*** DATASET EXTRACT Section Begins ***
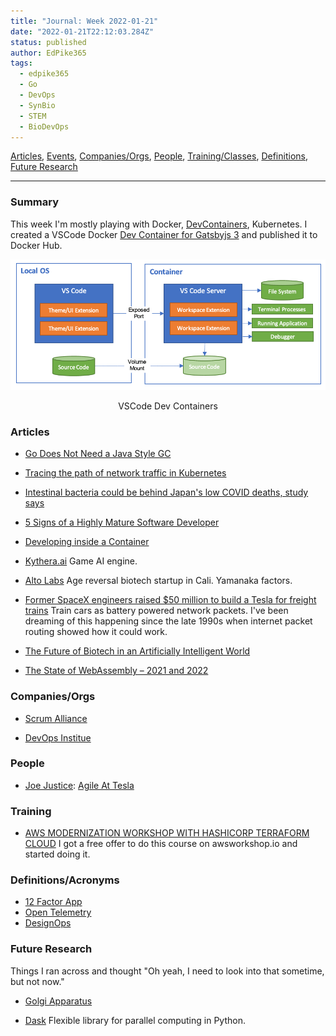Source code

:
 ```yaml
---
title: "Journal: Week 2022-01-21"
date: "2022-01-21T22:12:03.284Z"
status: published
author: EdPike365
tags:
  - edpike365
  - Go
  - DevOps
  - SynBio
  - STEM
  - BioDevOps
---
```


[Articles](#articles), [Events](#events), [Companies/Orgs](#orgs), [People](#people), [Training/Classes](#training), [Definitions](#definitions), [Future Research](#future)

---

### Summary

This week I'm mostly playing with Docker, [DevContainers](https://code.visualstudio.com/docs/remote/containers), Kubernetes. I created a VSCode Docker [Dev Container for Gatsbyjs 3](https://hub.docker.com/repository/docker/edpike365/gatsbyjs-devcontainer) and published it to Docker Hub.

![VSCode Dev Containers](dev-containers.png)

<p align="center">VSCode Dev Containers</p>

### Articles <a name="articles"></a>

- [Go Does Not Need a Java Style GC](https://medium.com/@jessicalexicus/the-pandemic-gaslighting-has-gotten-worse-than-ever-315a4a4d12af?source=email-c999ac52760d-1642761518281-digest.reader--315a4a4d12af----1-58------------------c03083ab_09fc_4941_bd6a_7147087503c7-16-16b93b49_14a9_4d51_98f9_12f12b6ebfb7)

- [Tracing the path of network traffic in Kubernetes](https://learnk8s.io/kubernetes-network-packets)

- [Intestinal bacteria could be behind Japan's low COVID deaths, study says](https://www.japantimes.co.jp/news/2022/01/14/national/intestinal-bacteria-covid19-mortality-rates/)

- [5 Signs of a Highly Mature Software Developer](https://levelup.gitconnected.com/5-signs-of-a-highly-mature-software-developer-a23285e5cf1b)

- [Developing inside a Container](https://code.visualstudio.com/docs/remote/containers)

- [Kythera.ai](https://www.kythera.ai/) Game AI engine.

- [Alto Labs](https://www.technologyreview.com/2021/09/04/1034364/altos-labs-silicon-valleys-jeff-bezos-milner-bet-living-forever/) Age reversal biotech startup in Cali. Yamanaka factors.

- [Former SpaceX engineers raised $50 million to build a Tesla for freight trains](https://www.fastcompany.com/90713785/former-spacex-engineers-raised-50-million-to-build-a-tesla-for-freight-trains?cid=eem524:524:s00:01/19/2022_fc&utm_source=newsletter&utm_medium=Compass&utm_campaign=eem524:524:s00:01/19/2022_fc) Train cars as battery powered network packets. I've been dreaming of this happening since the late 1990s when internet packet routing showed how it could work.

- [The Future of Biotech in an Artificially Intelligent World](https://www.genengnews.com/artificial-intelligence/the-future-of-biotech-in-an-artificially-intelligent-world/?MailingID=%DEPLOYMENTID%&utm_medium=newsletter&utm_source=GEN+Daily+News+Highlights&utm_content=01&utm_campaign=GEN+Daily+News+Highlights_20220121&oly_enc_id=8775B4188445A5C)

- [The State of WebAssembly – 2021 and 2022](https://platform.uno/blog/the-state-of-webassembly-2021-and-2022/)

### Companies/Orgs <a name="orgs"></a>

- [Scrum Alliance](https://www.scrumalliance.org/)

- [DevOps Institue](https://www.devopsinstitute.com/)

### People <a name="people"></a>

- [Joe Justice](https://www.scrumalliance.org/community/profile/jjustice): [Agile At Tesla](https://www.theagilewire.com/post/agile-at-tesla-with-joe-justice)

### Training <a name="training"></a>

- [AWS MODERNIZATION WORKSHOP WITH HASHICORP TERRAFORM CLOUD](https://hashicorp-terraform.awsworkshop.io/) I got a free offer to do this course on awsworkshop.io and started doing it.

### Definitions/Acronyms <a name="definitions"></a>

- [12 Factor App](https://12factor.net/)
- [Open Telemetry](https://opentelemetry.io/)
- [DesignOps](https://www.outsystems.com/blog/posts/designops-what-is-why-you-need-it/)

### Future Research <a name="future"></a>

Things I ran across and thought "Oh yeah, I need to look into that sometime, but not now."

- [Golgi Apparatus](https://en.wikipedia.org/wiki/Golgi_apparatus)

- [Dask](https://docs.dask.org/en/stable/) Flexible library for parallel computing in Python.
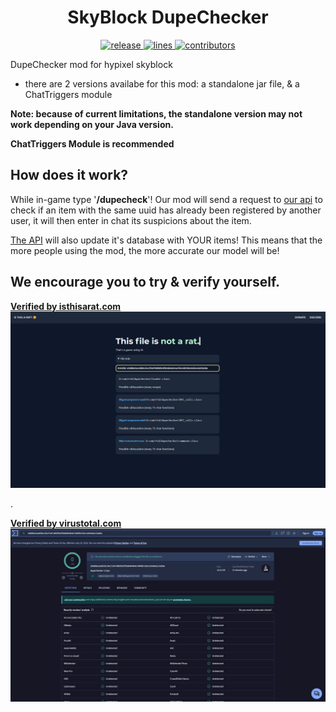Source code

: <h1 align="center">SkyBlock DupeChecker</h1>

<div align="center">
    <!-- release -->
    <a href="https://github.com/TheWerewolf12/DupeChecker/releases/latest" target="_blank">
        <img src="https://img.shields.io/github/v/release/TheWerewolf12/DupeChecker?color=informational&include_prereleases&label=release&logo=github&logoColor=white" alt="release">
    </a>
    <!-- lines -->
    <a href="https://github.com/TheWerewolf12/DupeChecker/graphs/code-frequency" target="_blank">
        <img src="https://img.shields.io/tokei/lines/github/TheWerewolf12/DupeChecker?label=lines&color=informational&logo=GitHub" alt="lines">
    </a>
    <!-- contributors -->
    <a href="https://github.com/TheWerewolf12/DupeChecker/graphs/contributors" target="_blank">
        <img src="https://img.shields.io/github/contributors/TheWerewolf12/DupeChecker?color=informational&logo=GitHub" alt="contributors">
    </a>
</div>

DupeChecker mod for hypixel skyblock

- there are 2 versions availabe for this mod: a standalone jar file, & a ChatTriggers module

**Note: because of current limitations, the standalone version may not work depending on your Java version.**

**ChatTriggers Module is recommended**

## How does it work?
While in-game type '**/dupecheck**'! Our mod will send a request to [our api](https://dupechecker.pythonanywhere.com/) to check if an item with the same uuid has already been registered by another user, it will then enter in chat its suspicions about the item.

[The API](https://dupechecker.pythonanywhere.com/) will also update it's database with YOUR items! This means that the more people using the mod, the more accurate our model will be!


## We encourage you to try & verify yourself.

**[Verified by isthisarat.com](isthisarat.com)**
![Verified by isthisarat.com](isthisarat.png)

.

**[Verified by virustotal.com](virustotal.com)**
![Verified by virustotal.com](virustotal.png)


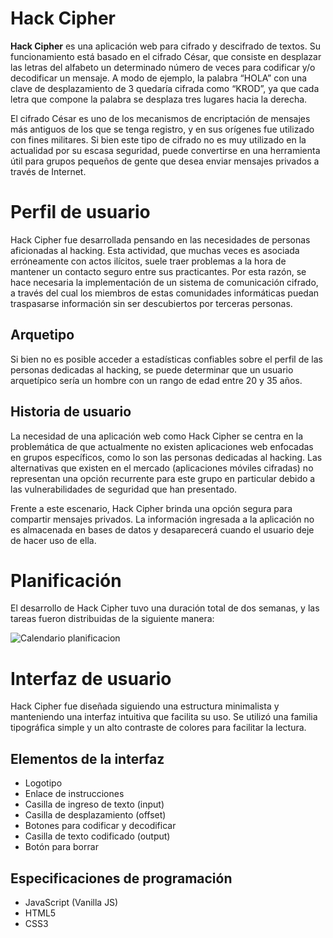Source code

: # Hack Cipher

**Hack Cipher** es una aplicación web para cifrado y descifrado de textos. Su funcionamiento está basado en el cifrado César, que consiste en desplazar las letras del alfabeto un determinado número de veces para codificar y/o decodificar un mensaje. A modo de ejemplo, la palabra “HOLA” con una clave de desplazamiento de 3 quedaría cifrada como “KROD”, ya que cada letra que compone la palabra se desplaza tres lugares hacia la derecha.

El cifrado César es uno de los mecanismos de encriptación de mensajes más antiguos de los que se tenga registro, y en sus orígenes fue utilizado con fines militares. Si bien este tipo de cifrado no es muy utilizado en la actualidad por su escasa seguridad, puede convertirse en una herramienta útil para grupos pequeños de gente que desea enviar mensajes privados a través de Internet.


# Perfil de usuario

Hack Cipher fue desarrollada pensando en las necesidades de personas aficionadas al hacking. Esta actividad, que muchas veces es asociada erróneamente con actos ilícitos, suele traer problemas a la hora de mantener un contacto seguro entre sus practicantes. Por esta razón, se hace necesaria la implementación de un sistema de comunicación cifrado, a través del cual los miembros de estas comunidades informáticas puedan traspasarse información sin ser descubiertos por terceras personas.

## Arquetipo

Si bien no es posible acceder a estadísticas confiables sobre el perfil de las personas dedicadas al hacking, se puede determinar que un usuario arquetípico sería un hombre con un rango de edad entre 20 y 35 años.

## Historia de usuario

La necesidad de una aplicación web como Hack Cipher se centra en la problemática de que actualmente no existen aplicaciones web enfocadas en grupos específicos, como lo son las personas dedicadas al hacking. Las alternativas que existen en el mercado (aplicaciones móviles cifradas) no representan una opción recurrente para este grupo en particular debido a las vulnerabilidades de seguridad que han presentado. 

Frente a este escenario, Hack Cipher brinda una opción segura para compartir mensajes privados. La información ingresada a la aplicación no es almacenada en bases de datos y desaparecerá cuando el usuario deje de hacer uso de ella.

# Planificación
El desarrollo de Hack Cipher tuvo una duración total de dos semanas, y las tareas fueron distribuidas de la siguiente manera:

![Calendario planificacion](https://github.com/andidrei/scl-2018-11-bc-core-cipher/src/imagenes/planificacion.jpg)


# Interfaz de usuario

Hack Cipher fue diseñada siguiendo una estructura minimalista y manteniendo una interfaz intuitiva que facilita su uso. Se utilizó una familia tipográfica simple y un alto contraste de colores para facilitar la lectura.

## Elementos de la interfaz

 - Logotipo
 - Enlace de instrucciones
 - Casilla de ingreso de texto (input)
 - Casilla de desplazamiento (offset)
 - Botones para codificar y decodificar
 - Casilla de texto codificado (output)
 - Botón para borrar

## Especificaciones de programación

 - JavaScript (Vanilla JS)
 - HTML5
 - CSS3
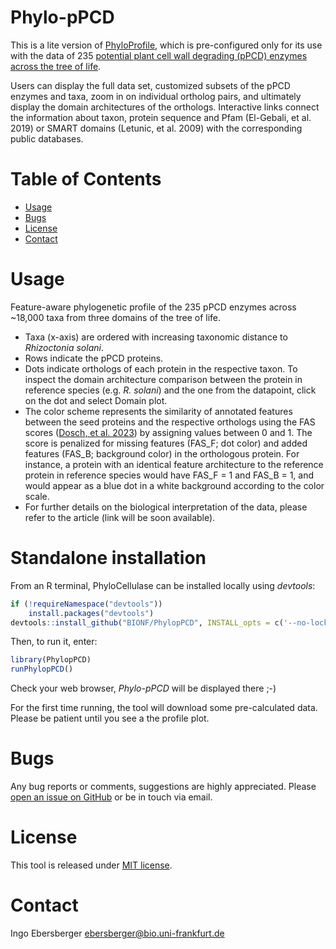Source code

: # Phylo-pPCD

This is a lite version of [PhyloProfile](https://github.com/BIONF/PhyloProfile), which is pre-configured only for its use with the data of 235 [potential plant cell wall degrading (pPCD) enzymes across the tree of life](https://applbio.biologie.uni-frankfurt.de/download/cellulase_pp_data.tar.gz).

Users can display the full data set, customized subsets of the pPCD enzymes and taxa, zoom in on individual ortholog pairs, and ultimately display the domain architectures of the orthologs. Interactive links connect the information about taxon, protein sequence and Pfam (El-Gebali, et al. 2019) or SMART domains (Letunic, et al. 2009) with the corresponding public databases.

# Table of Contents
* [Usage](#usage)
* [Bugs](#bugs)
* [License](#license)
* [Contact](#contact)

# Usage
Feature-aware phylogenetic profile of the 235 pPCD enzymes across ~18,000 taxa from three domains of the tree of life.

* Taxa (x-axis) are ordered with increasing taxonomic distance to *Rhizoctonia solani*.
* Rows indicate the pPCD proteins.
* Dots indicate orthologs of each protein in the respective taxon. To inspect the domain architecture comparison between the protein in reference species (e.g. *R. solani*) and the one from the datapoint, click on the dot and select Domain plot.
* The color scheme represents the similarity of annotated features between the seed proteins and the respective orthologs using the FAS scores ([Dosch, et al. 2023](https://doi.org/10.1093/bioinformatics/btad226)) by assigning values between 0 and 1. The score is penalized for missing features (FAS_F; dot color) and added features (FAS_B; background color) in the orthologous protein. For instance, a protein with an identical feature architecture to the reference protein in reference species would have FAS_F = 1 and FAS_B = 1, and would appear as a blue dot in a white background according to the color scale.
* For further details on the biological interpretation of the data, please refer to the article (link will be soon available).

# Standalone installation

From an R terminal, PhyloCellulase can be installed locally using *devtools*:

```r
if (!requireNamespace("devtools"))
    install.packages("devtools")
devtools::install_github("BIONF/PhylopPCD", INSTALL_opts = c('--no-lock'), dependencies = TRUE)
```

Then, to run it, enter:

```r
library(PhylopPCD)
runPhylopPCD()
```

Check your web browser, *Phylo-pPCD* will be displayed there ;-) 

For the first time running, the tool will download some pre-calculated data. Please be patient until you see a the profile plot.

# Bugs
Any bug reports or comments, suggestions are highly appreciated. Please [open an issue on GitHub](https://github.com/BIONF/PhylopPCD/issues/new) or be in touch via email.

# License
This tool is released under [MIT license](https://github.com/BIONF/PhylopPCD/blob/master/LICENSE).

# Contact
Ingo Ebersberger
ebersberger@bio.uni-frankfurt.de
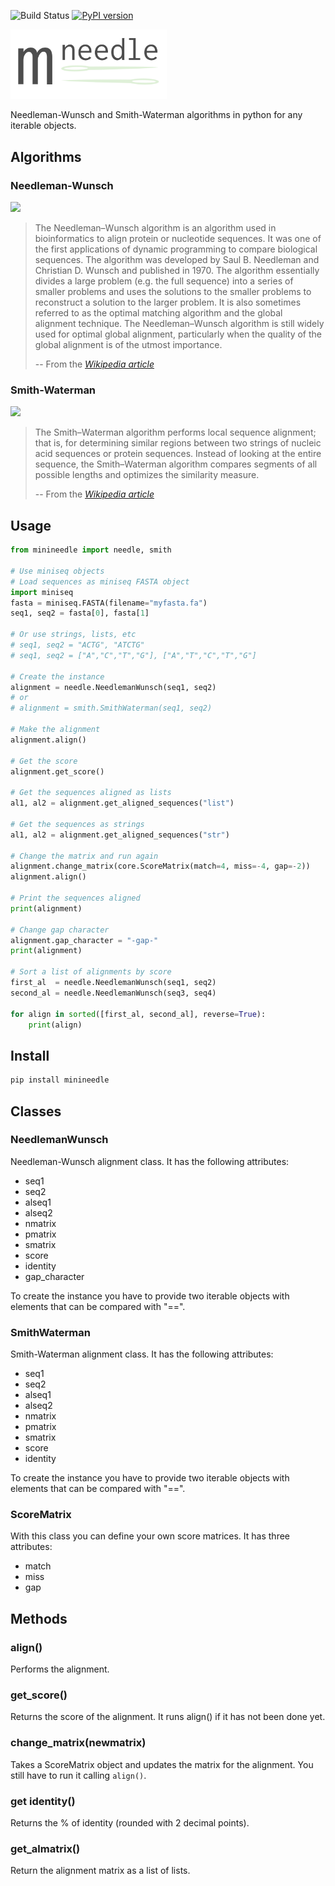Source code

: ![Build Status](https://github.com/scastlara/minineedle/actions/workflows/python-app.yml/badge.svg) [![PyPI version](https://badge.fury.io/py/minineedle.svg)](https://badge.fury.io/py/minineedle)

<img width="250" src="./assets/logo.png"/>

Needleman-Wunsch and Smith-Waterman algorithms in python for any iterable objects.

## Algorithms

### Needleman-Wunsch
<img src="https://upload.wikimedia.org/wikipedia/commons/3/3f/Needleman-Wunsch_pairwise_sequence_alignment.png" width="300px">

> The Needleman–Wunsch algorithm is an algorithm used in bioinformatics to align protein or nucleotide sequences. It was one of the first applications of dynamic programming to compare biological sequences. The algorithm was developed by Saul B. Needleman and Christian D. Wunsch and published in 1970. The algorithm essentially divides a large problem (e.g. the full sequence) into a series of smaller problems and uses the solutions to the smaller problems to reconstruct a solution to the larger problem. It is also sometimes referred to as the optimal matching algorithm and the global alignment technique. The Needleman–Wunsch algorithm is still widely used for optimal global alignment, particularly when the quality of the global alignment is of the utmost importance. 
>
> -- From the <cite>[Wikipedia article](https://en.wikipedia.org/wiki/Needleman%E2%80%93Wunsch_algorithm)</cite>

### Smith-Waterman
<img src="https://upload.wikimedia.org/wikipedia/commons/9/92/Smith-Waterman-Algorithm-Example-En.gif" width="300px">

> The Smith–Waterman algorithm performs local sequence alignment; that is, for determining similar regions between two strings of nucleic acid sequences or protein sequences. Instead of looking at the entire sequence, the Smith–Waterman algorithm compares segments of all possible lengths and optimizes the similarity measure. 
>
> -- From the <cite>[Wikipedia article](https://en.wikipedia.org/wiki/Smith–Waterman_algorithm)</cite>


## Usage

```python
from minineedle import needle, smith

# Use miniseq objects
# Load sequences as miniseq FASTA object
import miniseq
fasta = miniseq.FASTA(filename="myfasta.fa")
seq1, seq2 = fasta[0], fasta[1]

# Or use strings, lists, etc
# seq1, seq2 = "ACTG", "ATCTG"
# seq1, seq2 = ["A","C","T","G"], ["A","T","C","T","G"]

# Create the instance
alignment = needle.NeedlemanWunsch(seq1, seq2)
# or
# alignment = smith.SmithWaterman(seq1, seq2)

# Make the alignment
alignment.align()

# Get the score
alignment.get_score()

# Get the sequences aligned as lists
al1, al2 = alignment.get_aligned_sequences("list")

# Get the sequences as strings
al1, al2 = alignment.get_aligned_sequences("str")

# Change the matrix and run again
alignment.change_matrix(core.ScoreMatrix(match=4, miss=-4, gap=-2))
alignment.align()

# Print the sequences aligned
print(alignment)

# Change gap character
alignment.gap_character = "-gap-"
print(alignment)

# Sort a list of alignments by score
first_al  = needle.NeedlemanWunsch(seq1, seq2)
second_al = needle.NeedlemanWunsch(seq3, seq4)

for align in sorted([first_al, second_al], reverse=True):
    print(align)

```



## Install
```bash
pip install minineedle
```


## Classes

### NeedlemanWunsch
Needleman-Wunsch alignment class. It has the following attributes:
- seq1
- seq2     
- alseq1   
- alseq2
- nmatrix   
- pmatrix   
- smatrix  
- score    
- identity
- gap_character

To create the instance you have to provide two iterable objects with elements that can be compared with "==".

### SmithWaterman
Smith-Waterman alignment class. It has the following attributes:
- seq1
- seq2     
- alseq1   
- alseq2
- nmatrix   
- pmatrix   
- smatrix  
- score    
- identity

To create the instance you have to provide two iterable objects with elements that can be compared with "==".

### ScoreMatrix
With this class you can define your own score matrices. It has three attributes:
- match
- miss
- gap


## Methods
### align()
Performs the alignment.

### get_score()
Returns the score of the alignment. It runs align() if it has not been done yet.

### change_matrix(newmatrix)
Takes a ScoreMatrix object and updates the matrix for the alignment. You still have to run it calling `align()`.

### get identity()
Returns the % of identity (rounded with 2 decimal points).

### get_almatrix()
Return the alignment matrix as a list of lists.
*** DATASET EXTRACT Section Ends ***
** YOUR TASK **
Please say how many lines of the records contain the word "Companies", giving the number by itself.

** SOLUTION TO THE PROBLEM **
2